Jonah...thanks for popping by my site! I will definitely be back to visit you site again. I believe I've visited before as the blog name rings a bell!

WNG said...

The guilt doesn't work on my, kiddo. I'm just here to let you know I lightened up for you...a little :-)

NoRegrets said...

I came for the word 'sex' in the post, and stayed for 'Miss Piggy - the Other White Meat'.

dmarks said...

Your poll is missing Swedish Chef. Hmph.

Molly said...

Only three?? A crowd must have stopped by in the meantime....I toiled all the way through to the bitter end...It took me a while, but I'm persistent.Wonder what brought you to my blog? Perhaps I have an inkling....I did find myself laughing out loud a few times.
And synchronised swimming? I thought only girls did that.........Something to exp[lore with your long suffering but handsomely remunerated therapist perhaps?

Jonah K. Haslap said...

No Regrets -- ah, sex and the pig. The most wonderful things in the world.

DMarks -- that was a deliberate omission. I had a Swedish roommate once and to my profound disappointment he never once threw sardines in the air. I evicted him and replaced him with a talking frog who rode a bicycle.

Jonah K. Haslap said...

Hi Molly! Not sure how I found your page, but glad you can join us on the endless party that is Gefilte Fish Blues!
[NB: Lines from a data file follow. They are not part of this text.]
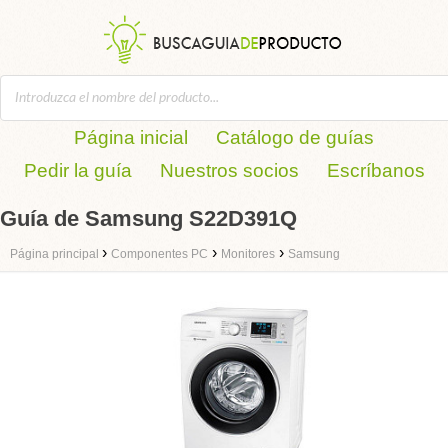
Página inicial
Catálogo de guías
Pedir la guía
Nuestros socios
Escríbanos
Guía de Samsung S22D391Q
›
›
›
Página principal
Componentes PC
Monitores
Samsung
And no, synchronized swimming isn't just for girls -- it's for confused boys too!

http://serendip.brynmawr.edu/exchange/node/1847

MamaGeek said...

What Amy said.

If you comment THEY WILL come. :)

Ben said...

I promise you, I am shacked up with the only person able to tolerate me in real life on a long term basis. Consider yourself lucky :)

The Stabbing Pen said...

See a sex therapist and kill 2 birds with one stone. Actually, it's not nice to kills birds. Well, maybe kill one.